I haven't been blogging as much as I'd like to lately because it's been a good season for manuscripts. (I wonder if this has anything to do with NaNoWriMo.) As always, there are many submissions, few contracts. The submissions tell me that, despite all the dire prognostications, as well as the pomposities of the self/vanity-published, there are still a good many aspiring writers who understand that a publisher can do many things that the average person can't - and that the publisher will actually pay to have all of this done because it believes in their work! Imagine that - a world in which writers don't have to pay for editors, pay for typesetting, pay for ISBN numbers, pay for cover design, pay for publicists, etc. Oh, right: That's the world I've been working in for decades now.
But I digress. I'm seeing a common problem in recent submissions. It's not that this problem is NEW (in fact, it's always been a problem, for at least as long as I can remember), but since I've just set side about the 20th manuscript that has this problem, I thought I'd talk a little about it here.

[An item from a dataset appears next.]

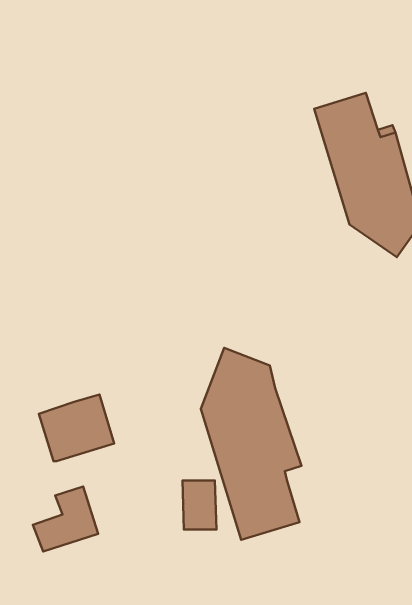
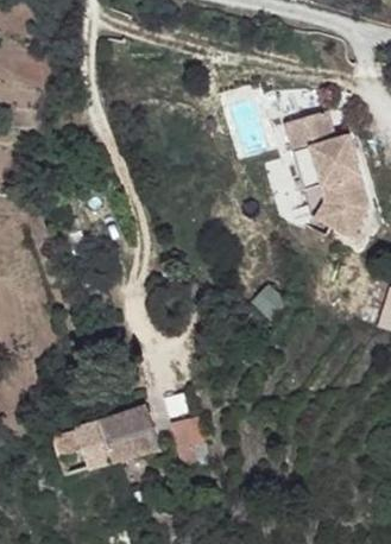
building: [201,348,302,540] -> none
building: [39,394,114,461] -> [100,406,160,460]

In a nutshell: Writers, please make sure something HAPPENS in your first chapter. Not just anything, please, but SOMETHING INTERESTING, WEIRD, PUZZLING, ODD, or MYSTERIOUS. This spark of action is what readers need to get involved in your story. There's that old literary concept of in medias res - of starting a narrative in the middle of something, then going back and filling in details about the past as you move the story forward. It's as relevant to genre fiction as it is to Beowulf, and I can't stress that enough. A protagonist is not a baby just out of the womb: We should not hear the protagonist's life story, in sequence, starting X number of years ago, in the first chapter. We need STORY in the first chapter, with hints about what is to come and strange things about the characters that need explanation.
This is why I suggest the Action- Camera - Lights! approach to writing your first chapter.
ACTION - Have something happen. Your doorbell rings, you answer the door, and a stranger drops dead in front of you. You run to pick up the phone and as you're doing so, you hear someone smashing the back window of your house. You're running through Central Park at night, chased by God knows who, protecting that little package (with CONTENTS UNKNOWN TO THE READER) as if your life depends on it, because it probably does.
CAMERA - Make that first chapter visual. Picture it as the opening sequence of a film, or the trailer that makes you want to plunk down ten bucks to see the movie before it's released on DVD two weeks from now. I'm not saying to describe every last thing or person in detail, but make that opening chapter visceral. Something important has to be at stake, and you can "swing the camera" to other viewpoints (if you're doing a third-person narrative) to increase the mystery of what's going on.
LIGHTS! - In your second chapter, or later, begin to illuminate what has happened in the first chapter. How did your protagonist get to where he or she is? Please note: I'm NOT saying that Chapter 2 is the place to then begin a longwinded backstory about your character's entire life history. I'm saying that in Chapter 2, you can let just a little bit of light onto your scene, dropping a couple of delicious tidbits or hints for your readier. The police have identified that man who dropped dead on your doorstep - It was your wife's lover, whose awareness you'd been blissfully unaware of. You find safety in a little-known hidewaway in Central Park and notice the feet of your attacker running past - he's wearing orange running shoes of the type favored by your boss. When you go to investigate the broken window at the back of your house, you find that your favorite pen has been stolen. But it was a Bic pen that you bought at Walmart for 29 cents. What gives?
You see my point... I don't want to read an autobiography or a biography. I want to read CRIME FICTION. So do the tens of thousands of other devoted mystery fans who are willing to try a new writer who does things right.